» Aim A
Please switch "dist" to "distance" in the records, from the line holding "pose: elev=286.6 azim=189.1" through the end of the records, inclusive, and give back only those lines with everything else unchanged. Leave the pictures out of your answer.

» Page excerpt

-- -- --

The Office of the Superintendent of Financial Institutions (OSFI) highlighted this "payment shock" as a critical risk in its latest financial system risk outlook released on Wednesday. According to OSFI, 76% of outstanding residential mortgages as of February will need renewal by the end of 2026. Particularly concerning are the 15% of mortgages with variable rates but fixed payments. These loans are becoming "negatively amortizing," meaning that borrowers' regular payments no longer cover the full interest costs, causing their principal balances to increase.

Borrowers facing negative amortization will eventually have to make lump-sum payments or accept much higher monthly payments. OSFI warned that this could lead to more residential mortgage loans falling into arrears or defaults.

High home prices, elevated interest rates, and inflation continue to strain Canadian households. Although the labor market remains relatively strong, any weakness could significantly alter the risk landscape, the report noted.

The Bank of Canada’s benchmark overnight lending rate has been at 5% since last July, the highest in over 20 years. This rate affects many Canadians with mortgages tied to the central-bank rate, prolonging their financial difficulties as long as rates remain elevated.

Peter Routledge, the superintendent of financial institutions, compared the issue of variable-rate mortgages with fixed payments to a “mouse in the snake” — a significant problem that banks are slowly digesting but which still poses substantial risks.

-- -- --

» Aim B
Retype the passage on mortgage renewals between "The Bank of" and "rates remain elevated.", inclusive.

(Extracted records)

-- -- --

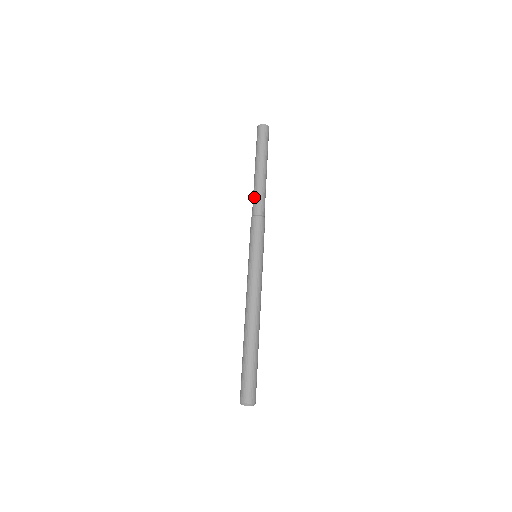
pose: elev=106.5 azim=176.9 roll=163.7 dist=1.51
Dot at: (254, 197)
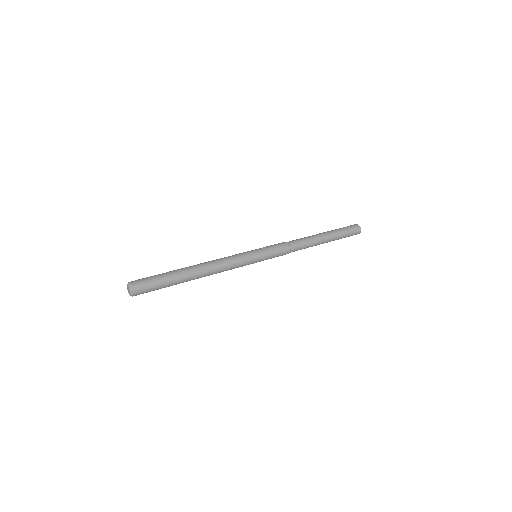
Dot at: (302, 238)
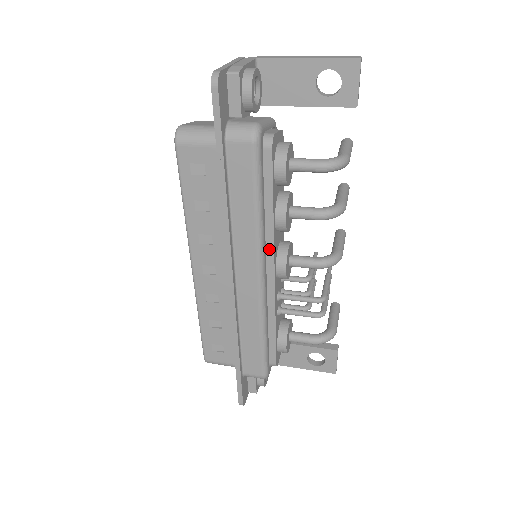
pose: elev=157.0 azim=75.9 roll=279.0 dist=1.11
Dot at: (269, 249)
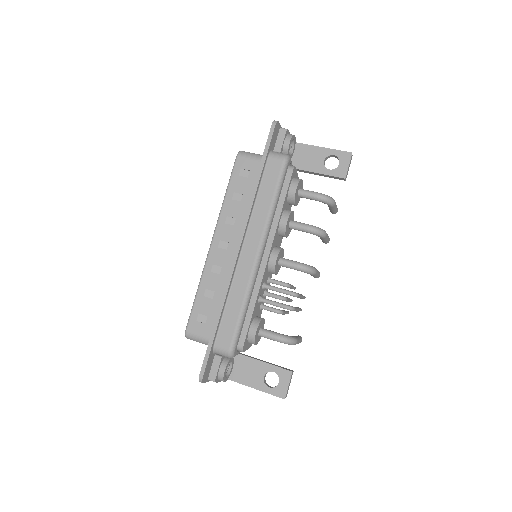
Dot at: (270, 238)
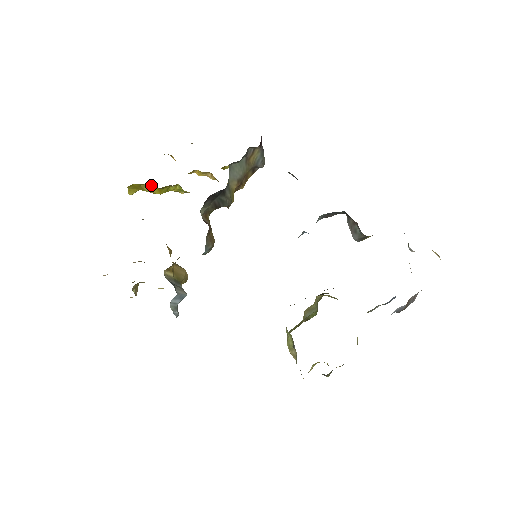
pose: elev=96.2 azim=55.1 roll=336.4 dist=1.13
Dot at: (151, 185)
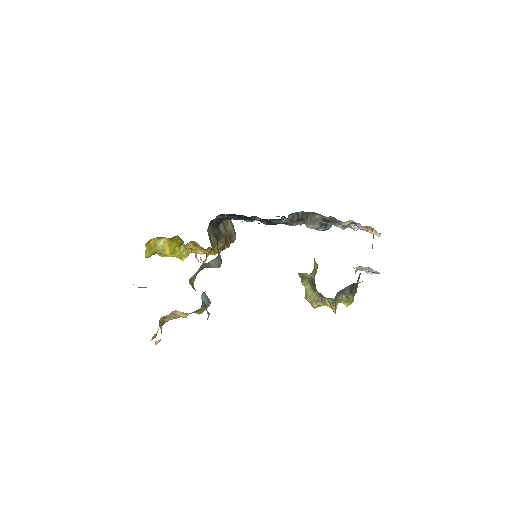
Dot at: (164, 239)
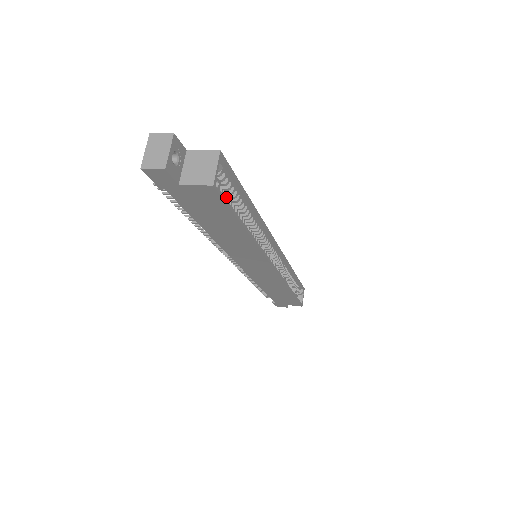
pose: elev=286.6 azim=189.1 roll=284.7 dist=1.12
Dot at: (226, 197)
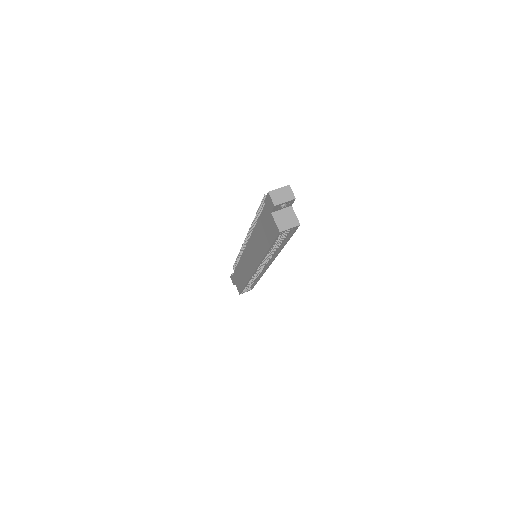
Dot at: (279, 236)
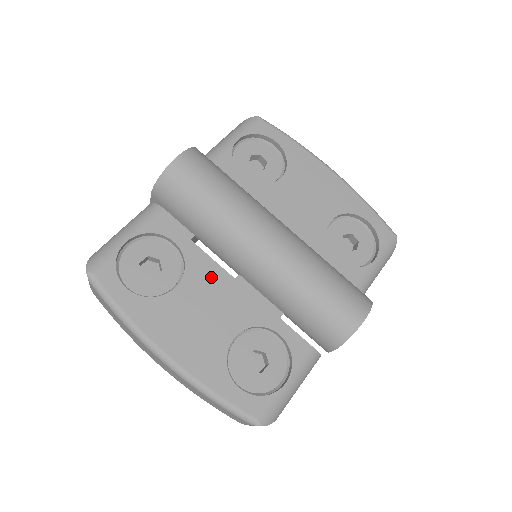
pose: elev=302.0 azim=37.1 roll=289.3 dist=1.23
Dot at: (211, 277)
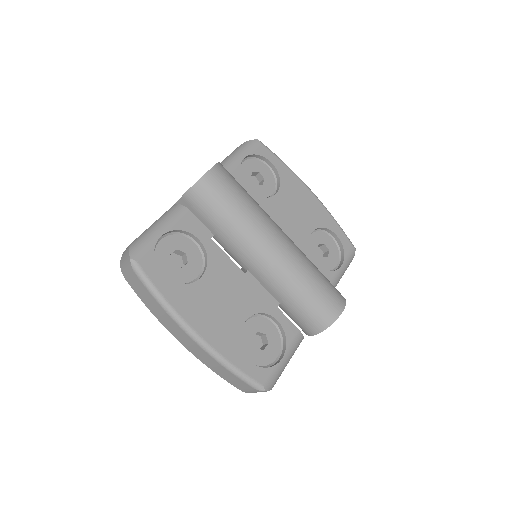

-- -- --

» Exercise answer A
pose: elev=286.6 azim=189.1 roll=284.7 distance=1.12
Dot at: (226, 197)
Dot at: (279, 236)
pose: elev=302.0 azim=37.1 roll=289.3 distance=1.23
Dot at: (211, 277)

» Exercise answer B
The Bank of Canada’s benchmark overnight lending rate has been at 5% since last July, the highest in over 20 years. This rate affects many Canadians with mortgages tied to the central-bank rate, prolonging their financial difficulties as long as rates remain elevated.